Sunday, April 20, 2014

Middle Eastern Chicken Salad


A few weeks ago I posted a chicken shawarma recipe that didn't get so much internet love, but it just so happened that as the week wound down I had all the right ingredients at home to give it another go.  I'll make the same case as I did then for the pickle really being the essential ingredient in a good shawarma-anything, and in this case it makes a quirky appearance in the dill pickle tahini dressing.  At first I was ready to try dicing up a pickle and tossing it into the tabbouleh, but as I was blending the dressing the pickle was right there and I just shoved it right in to get blended.  I'm pretty pleased with how that impulse turned out, and now I'm hoping to see pickle-flavored hummus on grocery store shelves sometime soon.  

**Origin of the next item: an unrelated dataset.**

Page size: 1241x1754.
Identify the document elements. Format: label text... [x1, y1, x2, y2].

There are a few upgrades and time-savers for this recipe.  First, I used lean chicken breast, but if your primary goal is an authentic shawarma then use thighs (or just lamb).  Mandy B. over there at Lady & Pups made an amazing-looking "halal truck" plate this week and she specifically called for meat of no less than twenty percent fat - and that's what makes those New York City halal truck so good after a night out.  To save time, and money on those pricey jars of tahini, you could easily make the dressing with some packaged store-bought hummus.  Just blend it with the pickle, pickle juice, lemon juice, spices, yogurt, and olive oil to thin it out and spunk it up.  If you are going the scratch-made route, any soft bean will do instead of cannellini beans.  While obviously chickpeas are a traditional choice, I don't have a good enough blender to get those shells to smooth out to my liking.  So red, or even black, beans would be just fine.

As a warning, if you like both dill pickles and hummus, the dressing is a little addicting.  There was a good 3/4 cup left over that I just ate straight-up by the spoon full.  If you have a bit more self control then it will make a great veggie dip.

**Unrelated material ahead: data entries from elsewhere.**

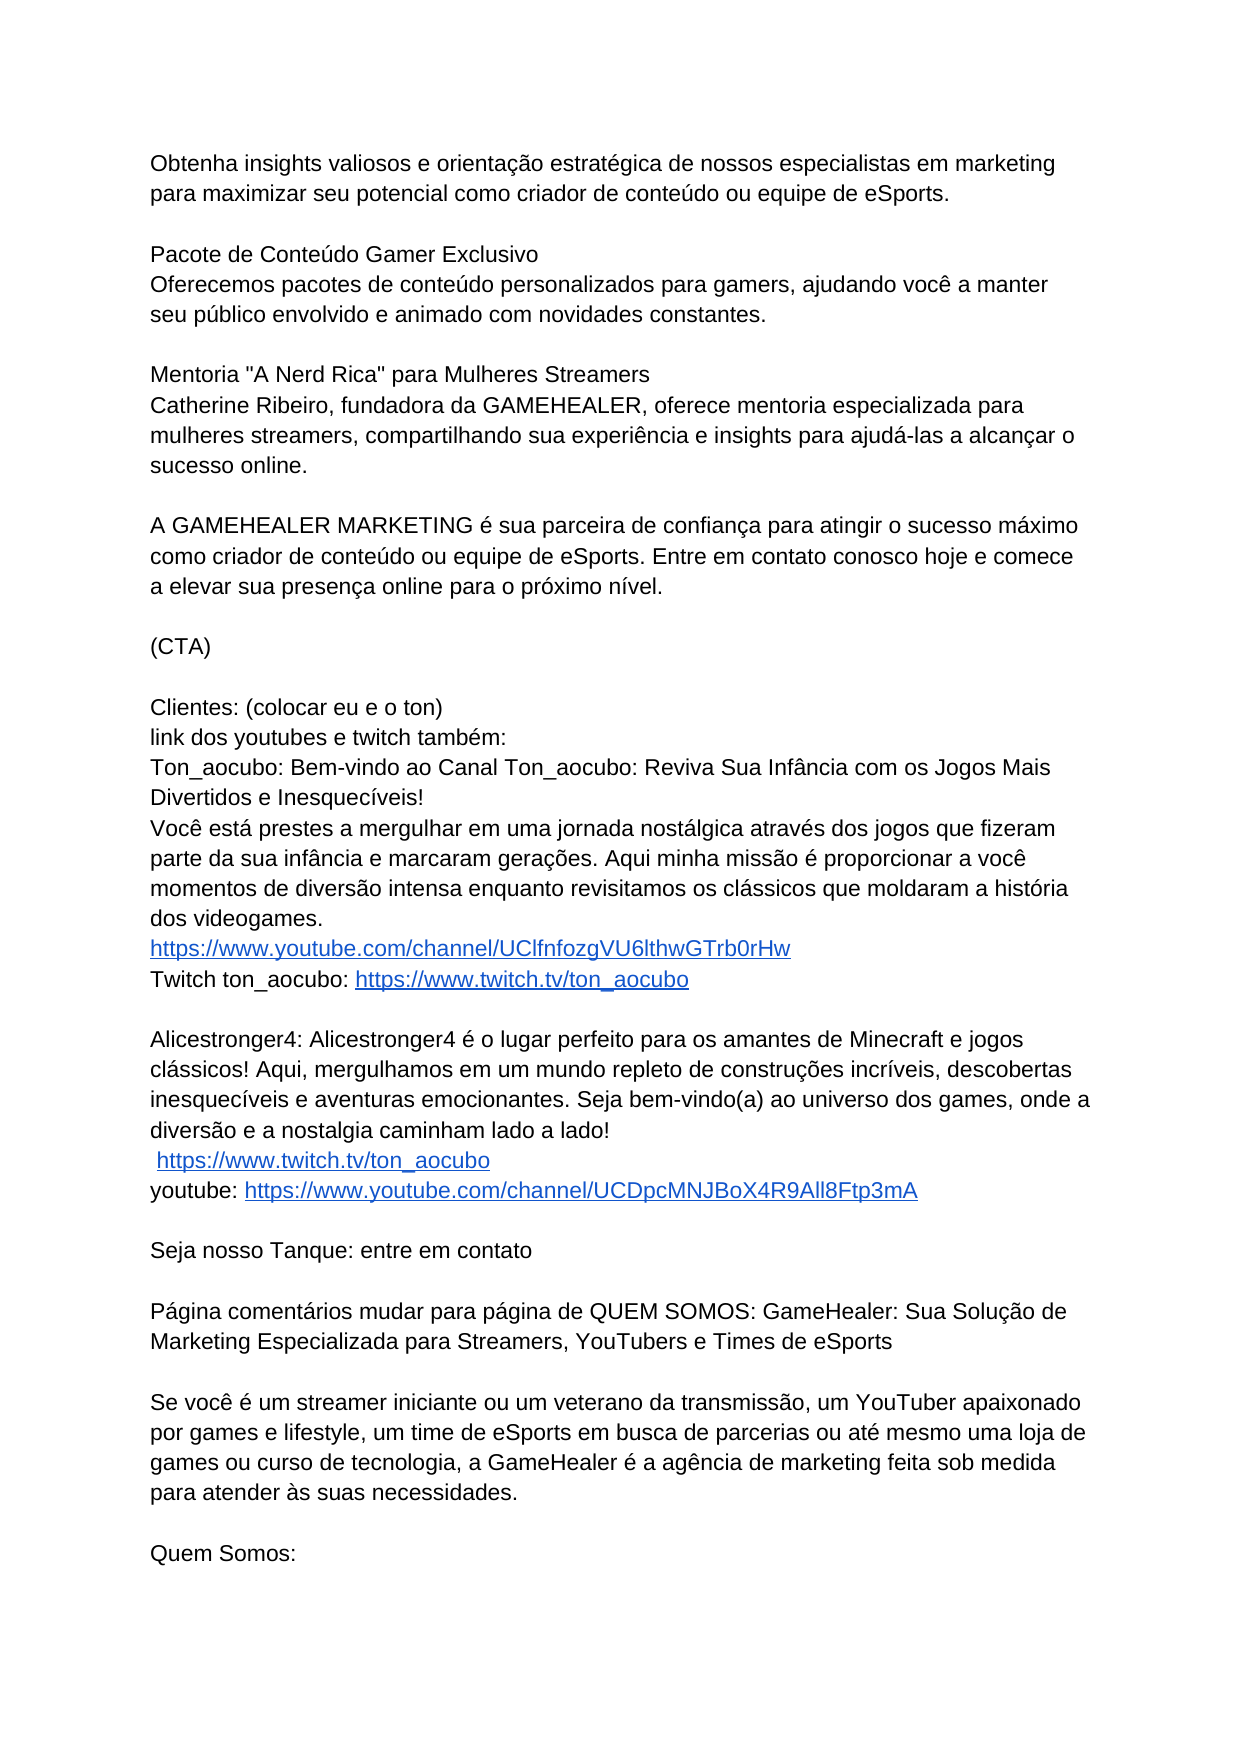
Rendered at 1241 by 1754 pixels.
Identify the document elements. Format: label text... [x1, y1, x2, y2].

text Twitch ton_aocubo: https://www.twitch.tv/ton_aocubo [150, 966, 1090, 992]
text Alicestronger4: Alicestronger4 é o lugar perfeito para os amantes de Minecraft e jogos clássicos! Aqui, mergulhamos em um mundo repleto de construções incríveis, descobertas inesquecíveis e aventuras emocionantes. Seja bem-vindo(a) ao universo dos games, onde a diversão e a nostalgia caminham lado a lado! [150, 1026, 1090, 1143]
text Você está prestes a mergulhar em uma jornada nostálgica através dos jogos que fizeram parte da sua infância e marcaram gerações. Aqui minha missão é proporcionar a você momentos de diversão intensa enquanto revisitamos os clássicos que moldaram a história dos videogames. [150, 814, 1090, 932]
text https://www.youtube.com/channel/UClfnfozgVU6lthwGTrb0rHw [150, 935, 1090, 962]
text Quem Somos: [150, 1539, 1090, 1566]
text youtube: https://www.youtube.com/channel/UCDpcMNJBoX4R9All8Ftp3mA [150, 1177, 1090, 1203]
text Catherine Ribeiro, fundadora da GAMEHEALER, oferece mentoria especializada para mulheres streamers, compartilhando sua experiência e insights para ajudá-las a alcançar o sucesso online. [150, 392, 1090, 478]
text Obtenha insights valiosos e orientação estratégica de nossos especialistas em marketing para maximizar seu potencial como criador de conteúdo ou equipe de eSports. [150, 150, 1090, 207]
text (CTA) [150, 633, 1090, 660]
text Clientes: (colocar eu e o ton) [150, 694, 1090, 720]
text Se você é um streamer iniciante ou um veterano da transmissão, um YouTuber apaixonado por games e lifestyle, um time de eSports em busca de parcerias ou até mesmo uma loja de games ou curso de tecnologia, a GameHealer é a agência de marketing feita sob medida para atender às suas necessidades. [150, 1388, 1090, 1506]
text Pacote de Conteúdo Gamer Exclusivo [150, 241, 1090, 267]
text Oferecemos pacotes de conteúdo personalizados para gamers, ajudando você a manter seu público envolvido e animado com novidades constantes. [150, 271, 1090, 327]
text Seja nosso Tanque: entre em contato [150, 1237, 1090, 1264]
text link dos youtubes e twitch também: [150, 724, 1090, 750]
text https://www.twitch.tv/ton_aocubo [150, 1147, 1090, 1173]
text Página comentários mudar para página de QUEM SOMOS: GameHealer: Sua Solução de Marketing Especializada para Streamers, YouTubers e Times de eSports [150, 1298, 1090, 1354]
text Ton_aocubo: Bem-vindo ao Canal Ton_aocubo: Reviva Sua Infância com os Jogos Mais Divertidos e Inesquecíveis! [150, 754, 1090, 811]
text A GAMEHEALER MARKETING é sua parceira de confiança para atingir o sucesso máximo como criador de conteúdo ou equipe de eSports. Entre em contato conosco hoje e comece a elevar sua presença online para o próximo nível. [150, 512, 1090, 599]
text Mentoria "A Nerd Rica" para Mulheres Streamers [150, 361, 1090, 388]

Ingredients for Chicken Shawarma:
  • 2 boneless, skinless chicken breasts 
  • 1/4 cup plain greek yogurt
  • 1 tbsp. fresh lemon juice
  • 1 tbsp. cumin
  • 1 tbsp. coriander
  • 1 tsp. paprika
  • 1 tsp. cayenne pepper
  • 1 tsp. salt
  • 1 tsp. black pepper
  • 1/4 tsp. nutmeg
  • 1/4 tsp. cinnamon
  • 1/4 tsp. allspice
 Dill Pickle Tahini Dressing:
  • 1 cup canned cannellini beans
  • 1 tbsp. lemon juice
  • 1 dill pickle, chopped, plus 1 tbsp. pickle juice
  • 2 tbsp. plain greek yogurt
  • 2 tbsp. tahini paste
  • 2 tbsp. olive oil
  • 1 tsp. cumin
  • 1 tsp. coriander
  • salt and pepper to taste
 Quick Tabbouleh Salad:
  • 1 cup parsley, fined chopped
  • 1 tomato, diced
  • 1 tsbp. finely diced red onion
  • 1 tsp. lemon juice
  • 1 tsp. olive oil
  • salt and pepper to taste
 Other Salad Accoutrements:
  • Salad greens of your choice
  • Sliced peppers (I used baby bell peppers)
  • Any other vegetable you like on salads...

Marinate the chicken:  In a medium-sized bowl, mix together the yogurt, lemon juice, and spices to flavor the chicken.  Dice the two chicken breasts into small (1/4") pieces and coat evenly with the yogurt marinade.  Cover and refrigerate at least 30 minutes, but overnight if possible.  
Make the dressing: In a blender or food processor, blend all the ingredients for the dressing.  Adjust the amount of spices/pickle/tahini to your liking.  
For the tabbouleh: Simply toss the chopped ingredients and season with salt.  
To prepare:  Heat a pan over high heat with 1 tbsp. olive oil.  Cook the chicken on high heat, browning well, for about 10 minutes.  You want the chicken crispy on the outside, but not dry.  When done, toss in 1 tbsp. of the tahini dressing and a little lemon juice.
Toss together your salad greens, some tabbouleh, and any other vegetables you want.  Add the dressing and warm chicken.  Serve.